By Alex Economides, CEO & Co-Founder, Kiribex, Inc.
The Hydrogen industry is generating significant interest in the US and attracting a lot of capital. Developers are actively building projects in many locations, but some locations, like Texas and Louisiana, have far cheaper forecasted costs of production than others. By using levelized cost of hydrogen (LCOH) calculations derived from the US Department of Energy, National Renewable Energy Laboratory, and Energy Information Administration numbers, we were able to develop some simplified US maps to illustrate the current cost expectations on a state-by-state basis.
We designed the maps to act as a visual guide for relative costs, with states colored from green to red, and low to high LCOH, respectively. The scale of the maps ranges from $1 to $8 per kg of hydrogen and includes data for all 48 contiguous states.

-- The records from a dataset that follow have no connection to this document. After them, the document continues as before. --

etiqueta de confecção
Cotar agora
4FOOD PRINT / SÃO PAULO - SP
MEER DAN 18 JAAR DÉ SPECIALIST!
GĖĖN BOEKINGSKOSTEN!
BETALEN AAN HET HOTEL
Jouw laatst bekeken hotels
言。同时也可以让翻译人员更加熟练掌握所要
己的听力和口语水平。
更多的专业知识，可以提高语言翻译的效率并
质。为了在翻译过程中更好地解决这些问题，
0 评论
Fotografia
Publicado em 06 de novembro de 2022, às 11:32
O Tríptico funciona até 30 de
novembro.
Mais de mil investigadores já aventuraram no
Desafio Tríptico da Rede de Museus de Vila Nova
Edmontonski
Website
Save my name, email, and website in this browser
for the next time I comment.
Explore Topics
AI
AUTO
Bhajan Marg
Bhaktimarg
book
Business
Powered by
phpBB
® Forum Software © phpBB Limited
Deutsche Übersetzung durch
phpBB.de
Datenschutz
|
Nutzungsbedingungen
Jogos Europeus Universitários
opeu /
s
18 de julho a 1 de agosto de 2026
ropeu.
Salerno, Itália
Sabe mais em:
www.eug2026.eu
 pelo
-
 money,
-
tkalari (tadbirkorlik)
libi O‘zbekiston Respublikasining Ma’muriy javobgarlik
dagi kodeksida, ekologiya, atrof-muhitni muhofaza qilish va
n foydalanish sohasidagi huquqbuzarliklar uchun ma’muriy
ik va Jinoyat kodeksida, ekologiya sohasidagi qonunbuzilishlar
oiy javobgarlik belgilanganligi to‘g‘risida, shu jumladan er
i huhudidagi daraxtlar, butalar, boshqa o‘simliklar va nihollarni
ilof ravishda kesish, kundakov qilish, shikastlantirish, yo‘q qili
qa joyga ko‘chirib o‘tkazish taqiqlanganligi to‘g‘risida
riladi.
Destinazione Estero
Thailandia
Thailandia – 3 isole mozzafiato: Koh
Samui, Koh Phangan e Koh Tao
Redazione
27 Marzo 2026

The five cheapest states for electrolysis are Louisiana, New Mexico, Tennessee, Kentucky, and Washington, with LCOH numbers ranging from $3.70 to $4.46 per kg (US maximum is $12.97). The five cheapest states for steam methane reforming with carbon capture (SMRCC) are Texas, Louisiana, North Dakota, West Virginia, and New Mexico, with LCOH numbers ranging from $2.22 to $2.38 per kg (US maximum is $3.39). Electricity, water, and natural gas prices form the primary drivers/differentiators of these costs.
It should be clear, with a cursory look at both maps, that steam methane reforming with carbon capture is currently roughly half the price of electrolysis. While a lot of studies show electrolysis at a lower price, those studies ignore the opportunity cost associated with the electricity they use. If the models in question assume the electricity is free, because, for example, it comes from vertically integrated wind or solar, they are ignoring the cost of not selling the generated electricity. That loss of revenue is non-trivial and would bring them back to parity with our analysis.
This is a surface-level study focusing mostly on the required feedstocks and their respective prices in each state. To qualify as low- or zero-emission hydrogen, companies would need the ability to transport carbon dioxide to storage facilities (they can afford to pay up to $225 per ton for carbon dioxide transportation; the referenced LCOH numbers already include capture and storage costs), or access to low- or zero-emission electricity (this is not ubiquitous). This study does not evaluate the availability of either requirement. We intend to produce further articles on Enerdatics to expand on this analysis.
Because we cannot guarantee the ability to make these projects fully net-zero, these numbers do not reflect the impact of any 45V production tax credits, which may or may not be applicable, depending on the project. If we include those tax credits, they will reduce the LCOH numbers by up to $2.25 per kg (assuming the credits last for the first 10 years of the project’s life as currently stipulated by the Inflation Reduction Act of 2022, and the producers earn the full $3 per kg production tax credit).
*** These results are part of a larger study involving multiple technologies, and project sizes. For the sake of simplicity, we limited the provided maps to large-scale projects with low- or zero-emission capability.